Text:
____

Im Jesus der Arzt wird deutlich, dass sich Hermann mit der Universitätsbildung
seiner Zeit auskannte: Logik (oder Dialektik), Grammatik und Rhetorik, die er
als zur Ausbildung der Ärzte gehörig nennt, sind drei der Sieben Freien
Künste. Sie bilden die Sprachkünste oder das Trivium und wurden in
einer Art Grundstudium gelehrt. Die Astronomie, die Hermann ebenfalls erwähnt,
ist eine der mathematischen Künste (Quadrivium), zu denen noch Geometrie,
Arithmetik und Musik gehören. Hermann nennt den antiken Mediziner Claudius
Galenus (um 129 - 211) und verweist auf dessen medizinische Schriften. Auch
weiß er, dass die Universität Padua im hohen Mittelalter für
ihre medizinische Ausbildung berühmt war, dann aber die Chirurgie nach
Frankreich verlegt wurde. Nach Paris wolle Hermann jetzt allerdings nicht mehr
fahren, dafür sei er zu alt.
Dass sich Hermann von Sachsenheim in seiner Dichtung mit dem Tod auseinandersetzt,
steht nicht nur in Zusammenhang mit seinem hohen Alter. Der Tod war im Mittelalter
allgegenwärtig und gerade das 15. Jahrhundert ist von einer Auseinandersetzung
mit dem Todesgedanken geprägt. Die große Pestwelle von 1348 war zwar
vorüber, aber immer wieder flackerte die Seuche auf und erinnerte an das
große Sterben. In unmittelbarem Umfeld von Hermann starb beispielsweise
1450 Ludwig I. von Württemberg-Urach an der Pest.

____

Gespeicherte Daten
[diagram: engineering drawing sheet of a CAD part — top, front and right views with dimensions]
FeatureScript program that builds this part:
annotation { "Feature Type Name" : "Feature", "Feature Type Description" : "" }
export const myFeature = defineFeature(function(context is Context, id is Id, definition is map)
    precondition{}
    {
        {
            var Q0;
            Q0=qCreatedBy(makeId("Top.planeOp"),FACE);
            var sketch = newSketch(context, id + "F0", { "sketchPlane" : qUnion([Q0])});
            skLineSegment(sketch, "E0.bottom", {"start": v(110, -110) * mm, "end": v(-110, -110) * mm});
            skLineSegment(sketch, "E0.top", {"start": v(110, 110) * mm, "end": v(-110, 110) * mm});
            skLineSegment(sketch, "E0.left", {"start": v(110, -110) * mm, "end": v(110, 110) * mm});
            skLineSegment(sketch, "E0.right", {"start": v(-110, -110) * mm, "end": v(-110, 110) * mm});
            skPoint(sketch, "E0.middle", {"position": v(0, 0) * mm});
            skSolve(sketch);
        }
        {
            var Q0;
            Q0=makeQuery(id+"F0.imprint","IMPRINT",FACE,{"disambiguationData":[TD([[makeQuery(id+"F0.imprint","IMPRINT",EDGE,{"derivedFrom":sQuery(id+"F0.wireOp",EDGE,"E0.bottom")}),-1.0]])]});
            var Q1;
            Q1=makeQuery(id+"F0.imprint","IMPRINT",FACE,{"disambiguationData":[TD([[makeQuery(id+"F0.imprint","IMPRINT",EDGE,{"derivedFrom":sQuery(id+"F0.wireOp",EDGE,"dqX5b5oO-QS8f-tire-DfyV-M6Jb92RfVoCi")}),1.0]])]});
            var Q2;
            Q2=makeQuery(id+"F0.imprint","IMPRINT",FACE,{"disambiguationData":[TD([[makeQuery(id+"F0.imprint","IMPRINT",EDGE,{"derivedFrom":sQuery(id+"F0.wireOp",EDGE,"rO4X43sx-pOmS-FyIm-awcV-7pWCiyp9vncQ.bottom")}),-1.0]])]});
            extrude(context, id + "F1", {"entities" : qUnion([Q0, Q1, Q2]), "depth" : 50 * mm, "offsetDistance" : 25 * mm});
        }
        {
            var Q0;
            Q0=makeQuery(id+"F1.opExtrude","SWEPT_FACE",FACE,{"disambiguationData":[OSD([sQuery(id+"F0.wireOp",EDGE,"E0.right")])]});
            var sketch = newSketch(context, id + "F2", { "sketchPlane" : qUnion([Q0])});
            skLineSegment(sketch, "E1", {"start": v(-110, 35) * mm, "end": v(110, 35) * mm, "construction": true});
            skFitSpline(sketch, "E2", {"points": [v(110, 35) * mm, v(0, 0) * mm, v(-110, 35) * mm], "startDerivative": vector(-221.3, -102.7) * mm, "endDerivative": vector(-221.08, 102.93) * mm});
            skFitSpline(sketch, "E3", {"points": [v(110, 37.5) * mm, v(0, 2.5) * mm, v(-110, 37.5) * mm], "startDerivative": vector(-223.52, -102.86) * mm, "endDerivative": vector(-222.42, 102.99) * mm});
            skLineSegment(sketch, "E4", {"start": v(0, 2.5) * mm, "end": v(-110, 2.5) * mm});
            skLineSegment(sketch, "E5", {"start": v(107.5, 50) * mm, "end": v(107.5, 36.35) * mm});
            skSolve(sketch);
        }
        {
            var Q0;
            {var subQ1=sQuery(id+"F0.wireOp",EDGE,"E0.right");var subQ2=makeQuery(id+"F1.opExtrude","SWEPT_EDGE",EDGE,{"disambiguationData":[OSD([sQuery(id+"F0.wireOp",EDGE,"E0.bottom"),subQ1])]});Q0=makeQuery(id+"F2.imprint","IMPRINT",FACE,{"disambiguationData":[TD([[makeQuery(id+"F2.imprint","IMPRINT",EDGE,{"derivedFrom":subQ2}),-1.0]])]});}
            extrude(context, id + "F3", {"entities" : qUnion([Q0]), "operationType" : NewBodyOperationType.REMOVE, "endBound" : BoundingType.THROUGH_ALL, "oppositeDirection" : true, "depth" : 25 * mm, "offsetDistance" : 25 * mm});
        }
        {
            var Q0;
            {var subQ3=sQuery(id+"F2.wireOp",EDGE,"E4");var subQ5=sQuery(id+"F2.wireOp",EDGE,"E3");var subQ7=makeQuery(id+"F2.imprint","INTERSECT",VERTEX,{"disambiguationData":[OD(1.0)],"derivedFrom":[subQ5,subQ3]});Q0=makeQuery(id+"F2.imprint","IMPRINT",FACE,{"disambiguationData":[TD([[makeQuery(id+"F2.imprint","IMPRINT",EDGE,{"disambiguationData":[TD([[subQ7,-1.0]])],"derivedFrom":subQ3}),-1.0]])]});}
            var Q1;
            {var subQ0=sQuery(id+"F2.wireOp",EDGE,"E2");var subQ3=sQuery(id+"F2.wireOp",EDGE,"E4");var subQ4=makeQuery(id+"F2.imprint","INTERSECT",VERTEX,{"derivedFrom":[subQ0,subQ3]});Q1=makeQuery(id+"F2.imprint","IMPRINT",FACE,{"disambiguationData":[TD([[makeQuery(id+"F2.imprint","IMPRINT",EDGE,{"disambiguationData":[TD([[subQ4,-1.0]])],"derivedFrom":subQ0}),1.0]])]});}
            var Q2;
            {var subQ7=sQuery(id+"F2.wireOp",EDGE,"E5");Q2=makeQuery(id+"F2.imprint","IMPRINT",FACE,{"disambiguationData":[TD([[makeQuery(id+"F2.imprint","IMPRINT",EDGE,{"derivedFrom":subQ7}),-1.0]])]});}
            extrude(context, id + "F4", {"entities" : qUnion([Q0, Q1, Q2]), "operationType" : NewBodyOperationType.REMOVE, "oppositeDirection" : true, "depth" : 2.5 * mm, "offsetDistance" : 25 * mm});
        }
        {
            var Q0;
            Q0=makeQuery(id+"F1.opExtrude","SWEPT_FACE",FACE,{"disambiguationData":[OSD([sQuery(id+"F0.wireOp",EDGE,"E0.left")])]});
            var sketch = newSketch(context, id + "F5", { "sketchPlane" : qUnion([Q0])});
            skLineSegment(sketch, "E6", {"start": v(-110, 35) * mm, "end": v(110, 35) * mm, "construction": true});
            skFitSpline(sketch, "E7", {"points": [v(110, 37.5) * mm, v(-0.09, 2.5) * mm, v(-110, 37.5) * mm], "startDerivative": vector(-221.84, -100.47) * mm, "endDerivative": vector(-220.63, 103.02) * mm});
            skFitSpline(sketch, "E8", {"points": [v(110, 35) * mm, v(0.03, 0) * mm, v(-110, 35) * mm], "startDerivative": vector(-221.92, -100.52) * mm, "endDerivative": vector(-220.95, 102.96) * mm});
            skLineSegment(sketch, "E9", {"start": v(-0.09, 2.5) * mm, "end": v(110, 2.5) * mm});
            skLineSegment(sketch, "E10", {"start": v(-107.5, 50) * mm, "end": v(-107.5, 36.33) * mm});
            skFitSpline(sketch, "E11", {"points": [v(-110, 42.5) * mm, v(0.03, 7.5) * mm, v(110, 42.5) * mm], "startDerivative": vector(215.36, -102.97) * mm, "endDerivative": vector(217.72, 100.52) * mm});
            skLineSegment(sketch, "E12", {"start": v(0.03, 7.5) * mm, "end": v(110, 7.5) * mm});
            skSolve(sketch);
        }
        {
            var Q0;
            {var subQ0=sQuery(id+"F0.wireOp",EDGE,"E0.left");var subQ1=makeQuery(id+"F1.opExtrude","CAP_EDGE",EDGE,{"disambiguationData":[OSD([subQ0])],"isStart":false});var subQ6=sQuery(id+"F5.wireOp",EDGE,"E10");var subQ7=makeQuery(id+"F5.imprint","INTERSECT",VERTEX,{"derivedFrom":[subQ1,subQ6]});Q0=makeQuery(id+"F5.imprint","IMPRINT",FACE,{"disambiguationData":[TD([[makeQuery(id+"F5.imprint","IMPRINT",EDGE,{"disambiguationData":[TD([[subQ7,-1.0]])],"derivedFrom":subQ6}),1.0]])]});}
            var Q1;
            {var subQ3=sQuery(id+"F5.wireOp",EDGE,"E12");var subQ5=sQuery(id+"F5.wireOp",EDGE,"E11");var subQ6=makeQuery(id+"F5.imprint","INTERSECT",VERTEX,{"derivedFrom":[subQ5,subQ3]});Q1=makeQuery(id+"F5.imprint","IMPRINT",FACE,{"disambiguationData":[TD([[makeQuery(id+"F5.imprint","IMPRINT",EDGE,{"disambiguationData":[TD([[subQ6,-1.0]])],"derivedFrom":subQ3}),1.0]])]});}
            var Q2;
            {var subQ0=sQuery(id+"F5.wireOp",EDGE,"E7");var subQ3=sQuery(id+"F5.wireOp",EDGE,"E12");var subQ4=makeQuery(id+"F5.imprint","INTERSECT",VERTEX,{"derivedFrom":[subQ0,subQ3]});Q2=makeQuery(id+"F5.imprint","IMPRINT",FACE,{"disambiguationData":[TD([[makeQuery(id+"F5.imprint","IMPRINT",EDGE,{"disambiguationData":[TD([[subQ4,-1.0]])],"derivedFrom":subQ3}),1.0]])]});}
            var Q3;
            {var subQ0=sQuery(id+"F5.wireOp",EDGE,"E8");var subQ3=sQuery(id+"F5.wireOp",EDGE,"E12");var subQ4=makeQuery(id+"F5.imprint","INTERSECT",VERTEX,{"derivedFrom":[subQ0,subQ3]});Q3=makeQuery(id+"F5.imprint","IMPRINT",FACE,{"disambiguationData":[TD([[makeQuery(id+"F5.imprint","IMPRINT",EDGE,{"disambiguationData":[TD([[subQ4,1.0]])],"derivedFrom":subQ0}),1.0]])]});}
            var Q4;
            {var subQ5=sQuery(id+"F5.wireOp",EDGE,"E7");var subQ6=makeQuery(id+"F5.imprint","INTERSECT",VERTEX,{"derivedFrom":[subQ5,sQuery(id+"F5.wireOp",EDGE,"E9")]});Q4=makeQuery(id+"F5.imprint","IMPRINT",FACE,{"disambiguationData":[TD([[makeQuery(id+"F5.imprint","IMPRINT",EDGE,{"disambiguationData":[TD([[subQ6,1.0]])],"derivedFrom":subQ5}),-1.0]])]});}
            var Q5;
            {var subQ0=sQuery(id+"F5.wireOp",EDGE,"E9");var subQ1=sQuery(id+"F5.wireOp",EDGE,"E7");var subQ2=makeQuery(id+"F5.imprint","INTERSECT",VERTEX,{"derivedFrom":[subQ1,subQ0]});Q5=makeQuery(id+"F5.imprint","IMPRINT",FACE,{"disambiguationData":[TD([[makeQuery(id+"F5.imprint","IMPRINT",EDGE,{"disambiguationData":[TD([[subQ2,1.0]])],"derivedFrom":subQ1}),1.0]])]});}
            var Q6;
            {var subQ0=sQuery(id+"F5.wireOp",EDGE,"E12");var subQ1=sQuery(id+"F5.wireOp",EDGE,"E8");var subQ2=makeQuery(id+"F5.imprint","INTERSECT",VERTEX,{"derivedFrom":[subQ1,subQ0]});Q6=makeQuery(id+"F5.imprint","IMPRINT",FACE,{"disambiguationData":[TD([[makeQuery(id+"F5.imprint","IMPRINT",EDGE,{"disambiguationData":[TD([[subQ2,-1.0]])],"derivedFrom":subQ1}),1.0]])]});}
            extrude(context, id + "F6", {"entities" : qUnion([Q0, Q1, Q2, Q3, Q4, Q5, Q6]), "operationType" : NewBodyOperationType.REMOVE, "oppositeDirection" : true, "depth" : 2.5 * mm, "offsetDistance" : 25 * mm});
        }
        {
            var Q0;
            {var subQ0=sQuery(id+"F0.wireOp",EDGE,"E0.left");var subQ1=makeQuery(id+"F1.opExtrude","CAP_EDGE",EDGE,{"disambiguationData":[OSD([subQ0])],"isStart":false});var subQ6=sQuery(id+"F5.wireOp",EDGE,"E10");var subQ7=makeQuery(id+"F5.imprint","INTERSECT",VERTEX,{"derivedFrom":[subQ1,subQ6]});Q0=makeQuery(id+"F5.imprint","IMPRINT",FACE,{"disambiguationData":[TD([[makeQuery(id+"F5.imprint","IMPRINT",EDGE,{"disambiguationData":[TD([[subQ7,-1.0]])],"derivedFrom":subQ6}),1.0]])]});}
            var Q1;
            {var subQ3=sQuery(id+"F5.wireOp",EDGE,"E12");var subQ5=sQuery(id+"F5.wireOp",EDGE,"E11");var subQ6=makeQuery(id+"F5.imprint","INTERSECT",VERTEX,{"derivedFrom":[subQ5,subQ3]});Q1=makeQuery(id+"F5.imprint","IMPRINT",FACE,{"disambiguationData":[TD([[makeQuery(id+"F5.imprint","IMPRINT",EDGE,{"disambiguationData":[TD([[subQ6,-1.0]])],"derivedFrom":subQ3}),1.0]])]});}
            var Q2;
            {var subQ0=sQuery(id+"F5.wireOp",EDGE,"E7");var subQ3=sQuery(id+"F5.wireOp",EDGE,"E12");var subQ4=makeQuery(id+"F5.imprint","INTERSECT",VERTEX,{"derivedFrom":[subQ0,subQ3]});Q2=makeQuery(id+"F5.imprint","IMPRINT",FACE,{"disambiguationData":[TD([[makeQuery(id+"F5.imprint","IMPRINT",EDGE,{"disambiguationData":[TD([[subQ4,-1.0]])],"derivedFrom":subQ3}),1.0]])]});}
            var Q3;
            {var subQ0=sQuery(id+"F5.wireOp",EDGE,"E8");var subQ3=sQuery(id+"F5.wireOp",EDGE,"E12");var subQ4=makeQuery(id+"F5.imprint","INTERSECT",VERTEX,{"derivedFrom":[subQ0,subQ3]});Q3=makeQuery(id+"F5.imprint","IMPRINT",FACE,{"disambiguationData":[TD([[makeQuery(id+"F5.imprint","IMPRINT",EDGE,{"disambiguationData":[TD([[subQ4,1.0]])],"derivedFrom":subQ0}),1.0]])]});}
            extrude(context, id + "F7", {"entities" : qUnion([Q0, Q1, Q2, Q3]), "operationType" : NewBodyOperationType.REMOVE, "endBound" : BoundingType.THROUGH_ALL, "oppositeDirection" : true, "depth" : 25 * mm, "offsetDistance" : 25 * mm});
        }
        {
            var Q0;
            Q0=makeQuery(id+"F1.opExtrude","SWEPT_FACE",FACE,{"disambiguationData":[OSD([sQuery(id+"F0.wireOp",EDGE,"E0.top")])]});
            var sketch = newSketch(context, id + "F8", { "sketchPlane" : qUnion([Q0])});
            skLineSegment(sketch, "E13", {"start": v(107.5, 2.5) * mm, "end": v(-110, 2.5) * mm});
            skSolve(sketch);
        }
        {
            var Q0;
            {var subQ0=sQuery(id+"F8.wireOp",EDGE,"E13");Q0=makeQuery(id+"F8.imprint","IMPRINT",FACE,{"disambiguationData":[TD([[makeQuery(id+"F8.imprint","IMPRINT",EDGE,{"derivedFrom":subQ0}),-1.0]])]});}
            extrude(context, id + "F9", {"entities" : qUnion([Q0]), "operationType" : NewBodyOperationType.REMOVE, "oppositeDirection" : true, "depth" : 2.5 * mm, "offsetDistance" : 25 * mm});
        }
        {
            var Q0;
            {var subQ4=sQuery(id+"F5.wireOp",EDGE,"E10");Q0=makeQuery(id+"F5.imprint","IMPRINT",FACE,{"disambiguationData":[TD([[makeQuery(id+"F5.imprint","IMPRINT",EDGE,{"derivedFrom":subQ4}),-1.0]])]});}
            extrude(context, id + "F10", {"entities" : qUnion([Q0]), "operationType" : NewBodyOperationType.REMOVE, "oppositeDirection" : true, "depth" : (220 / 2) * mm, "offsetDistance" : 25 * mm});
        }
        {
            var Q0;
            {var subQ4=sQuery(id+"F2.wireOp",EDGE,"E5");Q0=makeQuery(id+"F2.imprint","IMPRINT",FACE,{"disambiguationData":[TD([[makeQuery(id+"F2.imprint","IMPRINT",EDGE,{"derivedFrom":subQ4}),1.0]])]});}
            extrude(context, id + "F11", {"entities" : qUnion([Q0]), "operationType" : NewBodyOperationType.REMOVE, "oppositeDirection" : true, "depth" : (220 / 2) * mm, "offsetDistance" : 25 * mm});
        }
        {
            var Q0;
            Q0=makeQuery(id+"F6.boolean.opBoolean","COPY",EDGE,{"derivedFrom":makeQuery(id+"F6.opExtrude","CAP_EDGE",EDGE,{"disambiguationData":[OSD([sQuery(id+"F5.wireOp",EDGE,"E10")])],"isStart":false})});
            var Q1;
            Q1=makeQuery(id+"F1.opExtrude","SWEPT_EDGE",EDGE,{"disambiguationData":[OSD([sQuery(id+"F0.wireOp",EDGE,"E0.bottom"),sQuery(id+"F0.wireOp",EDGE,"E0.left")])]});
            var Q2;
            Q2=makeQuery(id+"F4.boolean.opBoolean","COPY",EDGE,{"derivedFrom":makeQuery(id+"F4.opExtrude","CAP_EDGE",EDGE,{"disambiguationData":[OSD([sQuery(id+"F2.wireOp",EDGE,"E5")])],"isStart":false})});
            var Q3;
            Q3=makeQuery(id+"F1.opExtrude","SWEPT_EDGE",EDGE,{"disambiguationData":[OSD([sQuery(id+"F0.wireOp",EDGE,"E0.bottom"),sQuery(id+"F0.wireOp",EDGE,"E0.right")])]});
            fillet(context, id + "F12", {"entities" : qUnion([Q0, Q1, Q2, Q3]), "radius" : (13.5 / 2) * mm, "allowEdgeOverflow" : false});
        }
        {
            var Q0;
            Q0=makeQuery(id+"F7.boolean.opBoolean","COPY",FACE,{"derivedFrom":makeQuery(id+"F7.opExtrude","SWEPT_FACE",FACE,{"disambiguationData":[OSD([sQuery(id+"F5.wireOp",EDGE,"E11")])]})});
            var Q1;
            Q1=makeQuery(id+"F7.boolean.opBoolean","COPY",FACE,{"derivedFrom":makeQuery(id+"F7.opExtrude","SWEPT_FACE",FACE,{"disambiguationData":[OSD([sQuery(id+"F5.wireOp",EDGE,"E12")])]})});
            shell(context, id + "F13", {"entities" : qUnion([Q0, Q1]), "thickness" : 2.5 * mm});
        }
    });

____

Aufgabendetails:
Gib den Abschnitt des Textes über Hermann von Sachsenheim von „Dass sich Hermann von“ bis „an der Pest.“ unverändert zurück. Die Datensätze stehen in keinem Zusammenhang mit dem Text über Hermann von Sachsenheim.

Ausgabe:
Dass sich Hermann von Sachsenheim in seiner Dichtung mit dem Tod auseinandersetzt,
steht nicht nur in Zusammenhang mit seinem hohen Alter. Der Tod war im Mittelalter
allgegenwärtig und gerade das 15. Jahrhundert ist von einer Auseinandersetzung
mit dem Todesgedanken geprägt. Die große Pestwelle von 1348 war zwar
vorüber, aber immer wieder flackerte die Seuche auf und erinnerte an das
große Sterben. In unmittelbarem Umfeld von Hermann starb beispielsweise
1450 Ludwig I. von Württemberg-Urach an der Pest.